[libc-commits] [libc] [libc] Add tmpnam implementation (PR #204901)
Shubh Pachchigar via libc-commits
libc-commits at lists.llvm.org
Tue Jun 23 14:01:46 PDT 2026
https://github.com/shubhe25p updated https://github.com/llvm/llvm-project/pull/204901
>From 2a2db4eba4924d62e979909059db11a6e73ceb04 Mon Sep 17 00:00:00 2001
From: shubhe25p <shubhp at Mac.lan>
Date: Tue, 23 Jun 2026 14:00:59 -0700
Subject: [PATCH] [libc] Add tmpnam implementation
Implements tmpnam per the POSIX specification and adds
unit tests.
---
libc/config/linux/x86_64/entrypoints.txt | 1 +
libc/include/llvm-libc-macros/stdio-macros.h | 93 ++++++++++++
libc/include/stdio.yaml | 6 +
libc/src/stdio/CMakeLists.txt | 15 ++
libc/src/stdio/tmpnam.cpp | 79 ++++++++++
libc/src/stdio/tmpnam.h | 28 ++++
libc/test/src/stdio/CMakeLists.txt | 12 ++
libc/test/src/stdio/tmpnam_test.cpp | 150 +++++++++++++++++++
8 files changed, 384 insertions(+)
create mode 100644 libc/src/stdio/tmpnam.cpp
create mode 100644 libc/src/stdio/tmpnam.h
create mode 100644 libc/test/src/stdio/tmpnam_test.cpp
diff --git a/libc/config/linux/x86_64/entrypoints.txt b/libc/config/linux/x86_64/entrypoints.txt
index ce88a6749d9dc..a684f8930494b 100644
--- a/libc/config/linux/x86_64/entrypoints.txt
+++ b/libc/config/linux/x86_64/entrypoints.txt
@@ -1356,6 +1356,7 @@ if(LLVM_LIBC_FULL_BUILD)
libc.src.stdio.stdin
libc.src.stdio.stdout
libc.src.stdio.ungetc
+ libc.src.stdio.tmpnam
# stdlib.h entrypoints
libc.src.stdlib._Exit
diff --git a/libc/include/llvm-libc-macros/stdio-macros.h b/libc/include/llvm-libc-macros/stdio-macros.h
index 96f0e6933ade6..c15294ef65672 100644
--- a/libc/include/llvm-libc-macros/stdio-macros.h
+++ b/libc/include/llvm-libc-macros/stdio-macros.h
@@ -54,5 +54,98 @@ extern FILE *stderr;
#ifndef SEEK_END
#define SEEK_END 2
#endif
+/*
+ * Derivation of L_tmpnam
+ * ------------------------------------------------------------
+ *
+ * Generated pathnames have the form: /tmp/XXXXXXXXXXXXXX
+ * - "/tmp/" is a 5-byte prefix.
+ * - N random characters follow, drawn independently and uniformly from
+ * a 65-character alphabet (the POSIX portable filename character set)

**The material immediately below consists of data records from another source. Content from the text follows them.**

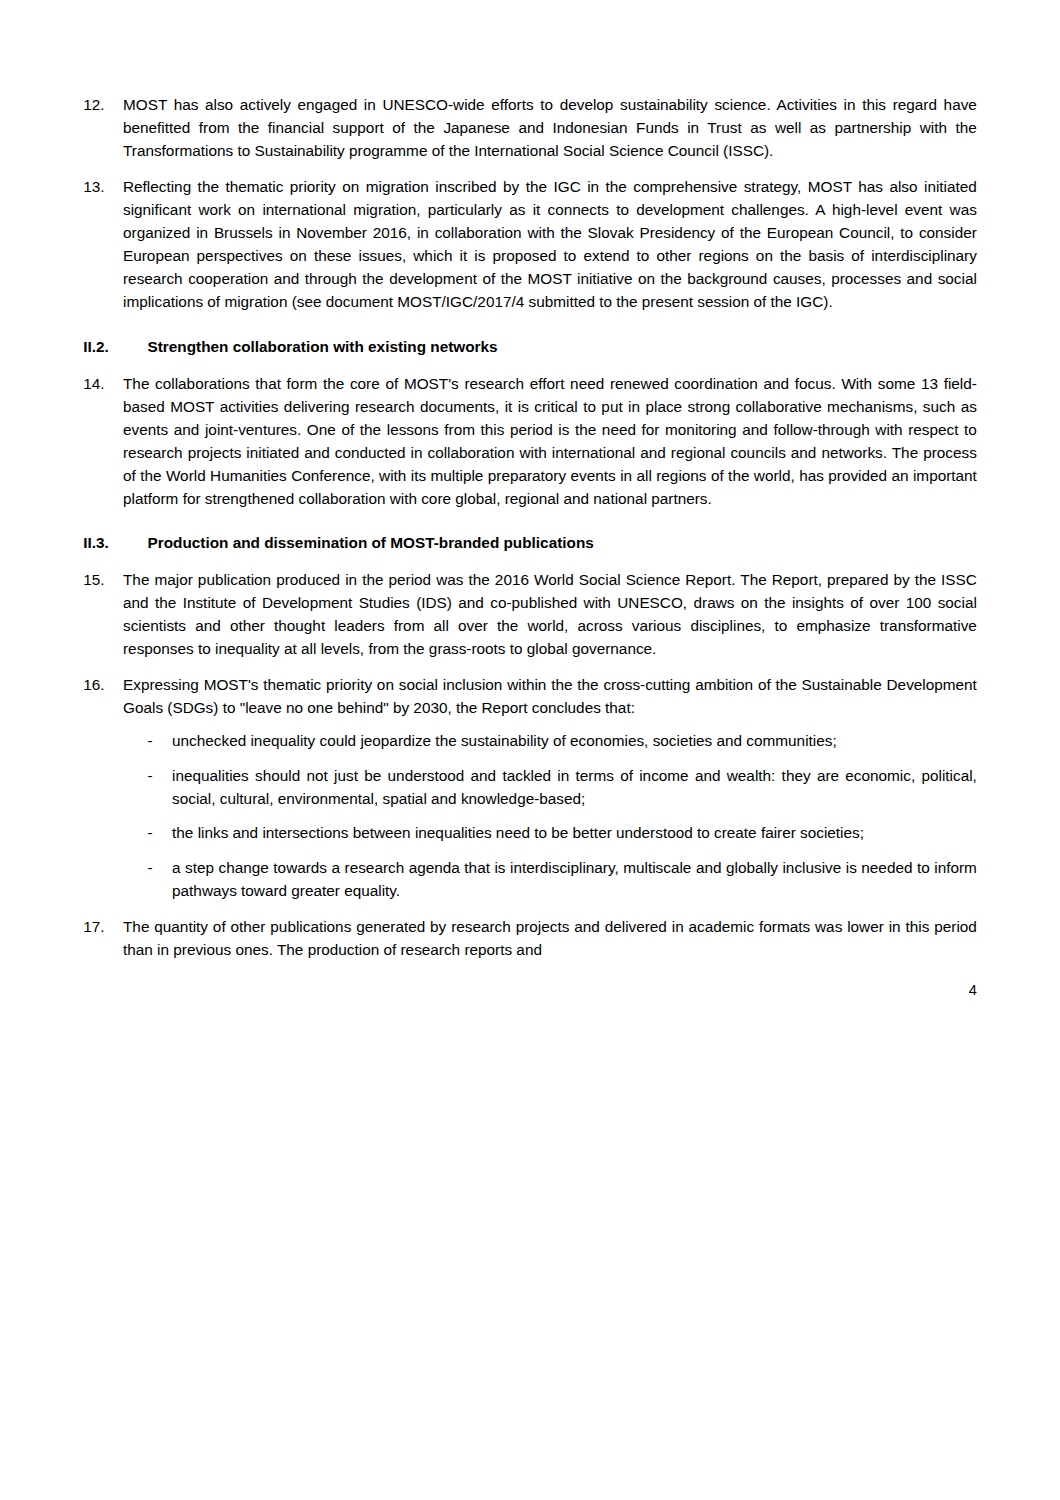MOST has also actively engaged in UNESCO-wide efforts to develop sustainability science. Activities in this regard have benefitted from the financial support of the Japanese and Indonesian Funds in Trust as well as partnership with the Transformations to Sustainability programme of the International Social Science Council (ISSC).
Reflecting the thematic priority on migration inscribed by the IGC in the comprehensive strategy, MOST has also initiated significant work on international migration, particularly as it connects to development challenges. A high-level event was organized in Brussels in November 2016, in collaboration with the Slovak Presidency of the European Council, to consider European perspectives on these issues, which it is proposed to extend to other regions on the basis of interdisciplinary research cooperation and through the development of the MOST initiative on the background causes, processes and social implications of migration (see document MOST/IGC/2017/4 submitted to the present session of the IGC).
II.2. Strengthen collaboration with existing networks
The collaborations that form the core of MOST's research effort need renewed coordination and focus. With some 13 field-based MOST activities delivering research documents, it is critical to put in place strong collaborative mechanisms, such as events and joint-ventures. One of the lessons from this period is the need for monitoring and follow-through with respect to research projects initiated and conducted in collaboration with international and regional councils and networks. The process of the World Humanities Conference, with its multiple preparatory events in all regions of the world, has provided an important platform for strengthened collaboration with core global, regional and national partners.
II.3. Production and dissemination of MOST-branded publications
The major publication produced in the period was the 2016 World Social Science Report. The Report, prepared by the ISSC and the Institute of Development Studies (IDS) and co-published with UNESCO, draws on the insights of over 100 social scientists and other thought leaders from all over the world, across various disciplines, to emphasize transformative responses to inequality at all levels, from the grass-roots to global governance.
Expressing MOST's thematic priority on social inclusion within the the cross-cutting ambition of the Sustainable Development Goals (SDGs) to "leave no one behind" by 2030, the Report concludes that:
unchecked inequality could jeopardize the sustainability of economies, societies and communities;
inequalities should not just be understood and tackled in terms of income and wealth: they are economic, political, social, cultural, environmental, spatial and knowledge-based;
the links and intersections between inequalities need to be better understood to create fairer societies;
a step change towards a research agenda that is interdisciplinary, multiscale and globally inclusive is needed to inform pathways toward greater equality.
The quantity of other publications generated by research projects and delivered in academic formats was lower in this period than in previous ones. The production of research reports and
4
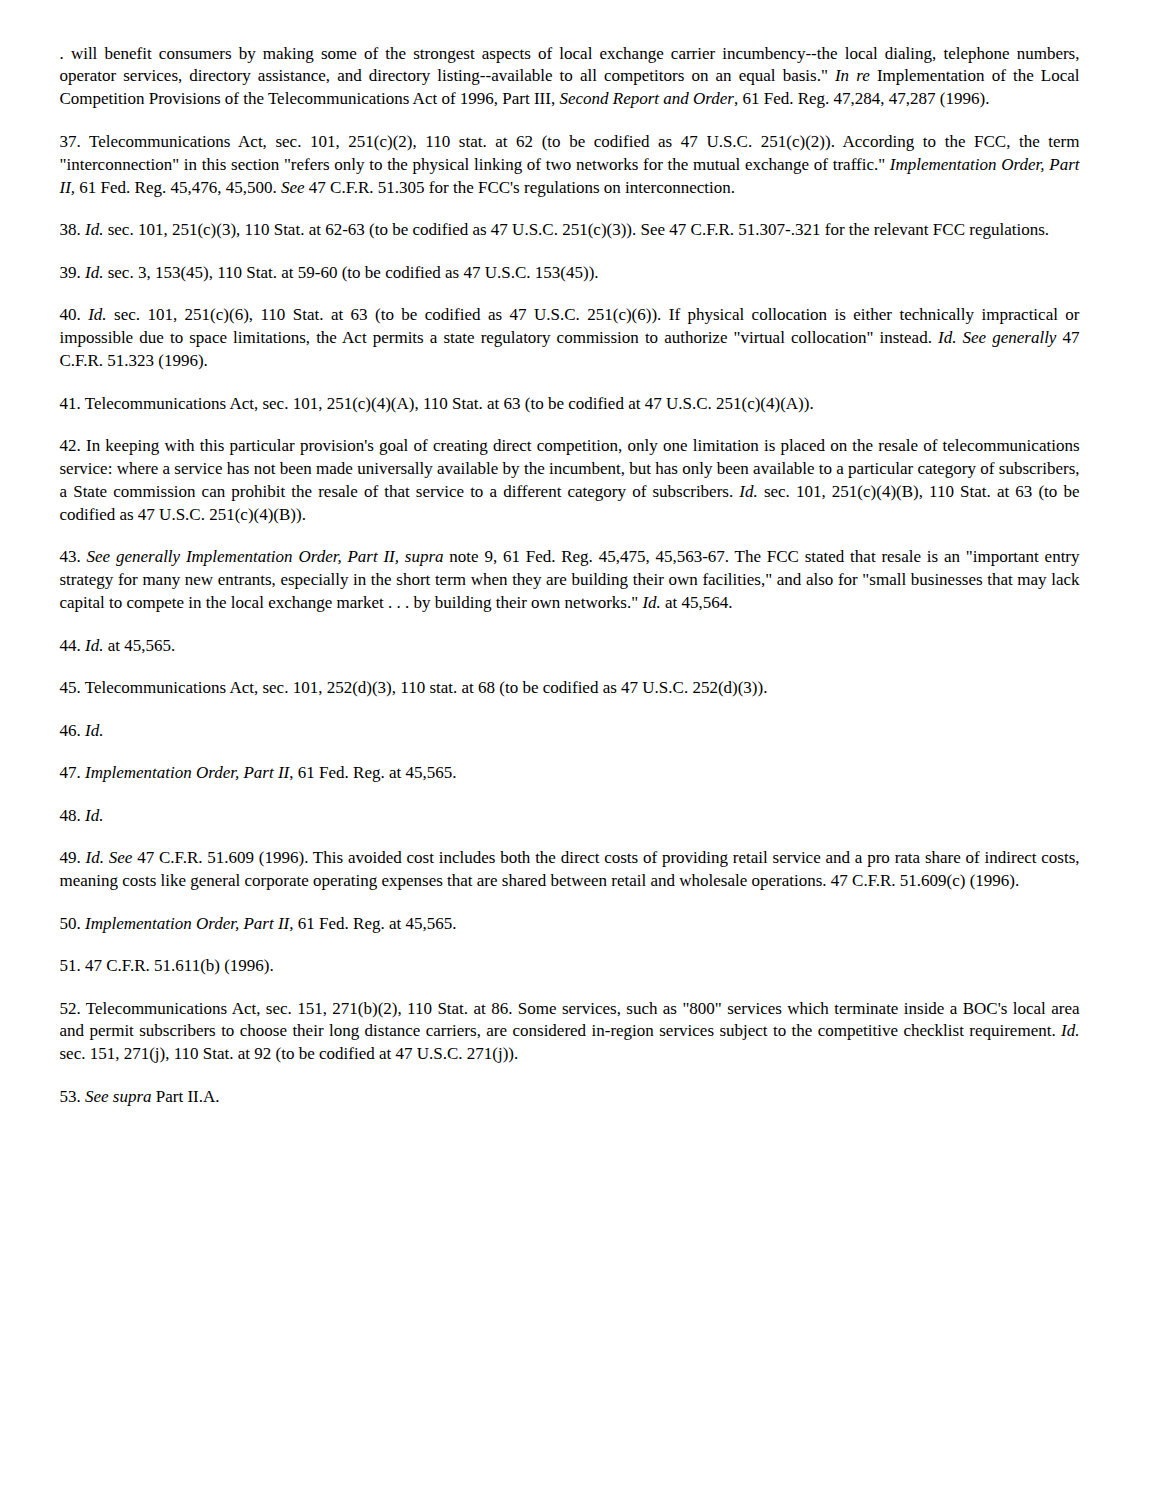. will benefit consumers by making some of the strongest aspects of local exchange carrier incumbency--the local dialing, telephone numbers, operator services, directory assistance, and directory listing--available to all competitors on an equal basis." In re Implementation of the Local Competition Provisions of the Telecommunications Act of 1996, Part III, Second Report and Order, 61 Fed. Reg. 47,284, 47,287 (1996).
37. Telecommunications Act, sec. 101, 251(c)(2), 110 stat. at 62 (to be codified as 47 U.S.C. 251(c)(2)). According to the FCC, the term "interconnection" in this section "refers only to the physical linking of two networks for the mutual exchange of traffic." Implementation Order, Part II, 61 Fed. Reg. 45,476, 45,500. See 47 C.F.R. 51.305 for the FCC's regulations on interconnection.
38. Id. sec. 101, 251(c)(3), 110 Stat. at 62-63 (to be codified as 47 U.S.C. 251(c)(3)). See 47 C.F.R. 51.307-.321 for the relevant FCC regulations.
39. Id. sec. 3, 153(45), 110 Stat. at 59-60 (to be codified as 47 U.S.C. 153(45)).
40. Id. sec. 101, 251(c)(6), 110 Stat. at 63 (to be codified as 47 U.S.C. 251(c)(6)). If physical collocation is either technically impractical or impossible due to space limitations, the Act permits a state regulatory commission to authorize "virtual collocation" instead. Id. See generally 47 C.F.R. 51.323 (1996).
41. Telecommunications Act, sec. 101, 251(c)(4)(A), 110 Stat. at 63 (to be codified at 47 U.S.C. 251(c)(4)(A)).
42. In keeping with this particular provision's goal of creating direct competition, only one limitation is placed on the resale of telecommunications service: where a service has not been made universally available by the incumbent, but has only been available to a particular category of subscribers, a State commission can prohibit the resale of that service to a different category of subscribers. Id. sec. 101, 251(c)(4)(B), 110 Stat. at 63 (to be codified as 47 U.S.C. 251(c)(4)(B)).
43. See generally Implementation Order, Part II, supra note 9, 61 Fed. Reg. 45,475, 45,563-67. The FCC stated that resale is an "important entry strategy for many new entrants, especially in the short term when they are building their own facilities," and also for "small businesses that may lack capital to compete in the local exchange market . . . by building their own networks." Id. at 45,564.
44. Id. at 45,565.
45. Telecommunications Act, sec. 101, 252(d)(3), 110 stat. at 68 (to be codified as 47 U.S.C. 252(d)(3)).
46. Id.
47. Implementation Order, Part II, 61 Fed. Reg. at 45,565.
48. Id.
49. Id. See 47 C.F.R. 51.609 (1996). This avoided cost includes both the direct costs of providing retail service and a pro rata share of indirect costs, meaning costs like general corporate operating expenses that are shared between retail and wholesale operations. 47 C.F.R. 51.609(c) (1996).
50. Implementation Order, Part II, 61 Fed. Reg. at 45,565.
51. 47 C.F.R. 51.611(b) (1996).
52. Telecommunications Act, sec. 151, 271(b)(2), 110 Stat. at 86. Some services, such as "800" services which terminate inside a BOC's local area and permit subscribers to choose their long distance carriers, are considered in-region services subject to the competitive checklist requirement. Id. sec. 151, 271(j), 110 Stat. at 92 (to be codified at 47 U.S.C. 271(j)).
53. See supra Part II.A.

+ * - 1 byte for the NULL terminator.
+ * So: L_tmpnam = 5 + N + 1.
+ *
+ * Choosing N: we want the probability of two independently generated
+ * suffixes colliding to stay below a target threshold P, even after up to
+ * k calls to tmpnam() over the lifetime of a process.
+ *
+ * Let M = 65^N be the keyspace which is the total number of distinct
+ * N-character suffixes that can be generated (NOT the number actually
+ * generated; M is the size of the space they are drawn from).
+ *
+ * Among k calls, the number of distinct pairs of calls is:
+ * C(k, 2) = k(k-1)/2 ~= k^2 / 2 (approximation valid for large k)
+ *
+ * Each individual pair collides (picks the identical suffix) with
+ * probability 1/M, since each call draws independently and uniformly from
+ * the M possible suffixes.
+ *
+ * Treating pairwise collisions as approximately independent low-probability
+ * events, the probability that AT LEAST ONE collision occurs among all
+ * pairs is approximately the sum over all pairs of the per-pair probability:
+ *
+ * P ~= (k^2 / 2) * (1 / M) = k^2 / (2M)
+ *
+ * This is the standard birthday-bound approximation.
+ *
+ * Solving for the keyspace required to keep P under a chosen target, given
+ * an assumed call-volume ceiling k:
+ *
+ * M >= k^2 / (2P)
+ *
+ * Design inputs (stated, not borrowed):
+ * k = 10^6 (one million calls: a generous upper bound on how many
+ * times a single long-running process could realistically
+ * call tmpnam() in its lifetime)
+ * P = 10^-12 (one-in-a-trillion target collision probability)
+ *
+ * Required keyspace:
+ * M >= (10^6)^2 / (2 * 10^-12) = 5 x 10^23
+ *
+ * Solving 65^N >= 5x10^23 for N:
+ * N >= log_65(5x10^23) ~= 14 (round up)
+ *
+ * Verification with N = 14:
+ * M = 65^14 ~= 2.40 x 10^25
+ * Actual P at k = 10^6: k^2 / (2M) ~= 2.08 x 10^-14
+ * (about 48x more conservative than the 10^-12 target -- the integer
+ * rounding of N gives us comfortable extra margin for free.)
+ *
+ * Therefore:
+ * N = 14
+ * L_tmpnam = 5 (prefix) + 14 (suffix) + 1 (NULL) = 20
+ */
+#ifndef L_tmpnam
+#define L_tmpnam 20
+#endif
+/*
+ * TMP_MAX:
+ * ---------
+ * TMP_MAX is a separate policy decision, that states the call-volume ceiling
+ * for which we are willing to stand behind the P = 10^-12 collision-probability
+ * guarantee derived above. Per POSIX, behavior beyond TMP_MAX calls in a single
+ * process is implementation-defined; we simply decline to make any guarantee
+ * past this point, even though the keyspace could technically support more.
+ *
+ * TMP_MAX = 1,000,000
+ *
+ * This is chosen as a round, easily-reasoned-about figure equal to the k
+ * used in the derivation above.
+ *
+ * Note on glibc's TMP_MAX = 238328: this value has no documented derivation.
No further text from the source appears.